The Act states that the child can only be sentenced to imprisonment if convicted of a Schedule 3 offence; or a Schedule 2 offence where there are substantial and compelling reasons for imposing such a sentence; and a Schedule 1 offence, if the child has a record of previous convictions and substantial and compelling reasons exist for imposing a sentence of imprisonment.
These children may NOT be sentenced to more than 25 years imprisonment.
Diversion programmes are separated from the mainstream Criminal Justice System to prevent children from being exposed to the adverse effects of the formal justice system.
Instead of the normal prosecutorial processes, children are ordered to attend programmes to address their criminal conduct. Examples of “diversions” include the child making an oral or written apology; the child being referred to counselling or therapy; doing community service or paying compensation to the victim. The purpose of a diversion program is rehabilitative and to address the underlying problem that led the child to commit a crime.
A child is only eligible for diversion if they acknowledge their offence. The child’s compliance with the diversion order is monitored and reported back to the court. These diversions only apply to Schedule 1 offences.
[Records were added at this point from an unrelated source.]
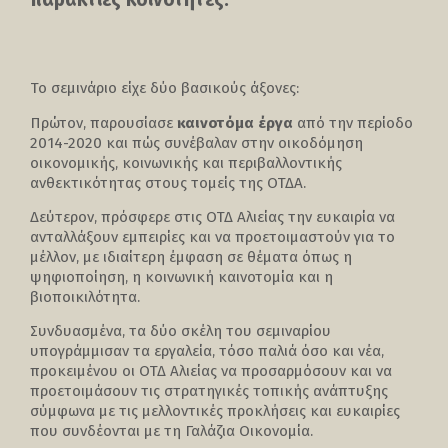
Το σεμινάριο είχε δύο βασικούς άξονες:
Πρώτον, παρουσίασε
καινοτόμα έργα
από την περίοδο
2014-2020 και πώς συνέβαλαν στην οικοδόμηση
οικονομικής, κοινωνικής και περιβαλλοντικής
ανθεκτικότητας στους τομείς της ΟΤΔΑ.
Δεύτερον, πρόσφερε στις ΟΤΔ Αλιείας την ευκαιρία να
ανταλλάξουν εμπειρίες και να προετοιμαστούν για το
μέλλον, με ιδιαίτερη έμφαση σε θέματα όπως η
ψηφιοποίηση, η κοινωνική καινοτομία και η
βιοποικιλότητα.
Συνδυασμένα, τα δύο σκέλη του σεμιναρίου
υπογράμμισαν τα εργαλεία, τόσο παλιά όσο και νέα,
προκειμένου οι ΟΤΔ Αλιείας να προσαρμόσουν και να
προετοιμάσουν τις στρατηγικές τοπικής ανάπτυξης
σύμφωνα με τις μελλοντικές προκλήσεις και ευκαιρίες
που συνδέονται με τη Γαλάζια Οικονομία.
Where Schedule 2 and 3 offences are involved, the child may be ordered to do a diversion but it will be supplemented with referral to intensive therapy, and/or compulsory attendance of vocational, educational or therapeutic programmes or placement. These will be under the supervision of a probation officer and may also include restrictions on the child’s movement.
Removing Criminal Records
The Act also allows for the expungement or removal of criminal records. Only criminal records for Schedule 1 and 2 offences may be wiped out. For Schedule 1 offences, a child’s criminal record can be removed after 5 years from the date of conviction and for Schedule 2 offences, after 10 years.
For the record to be removed or expunged, an application must be made to the Director-General of Justice and Constitutional Development. If the Director-General is satisfied that the child meets the requirements, he or she will issue a ‘Certificate of Expungement’.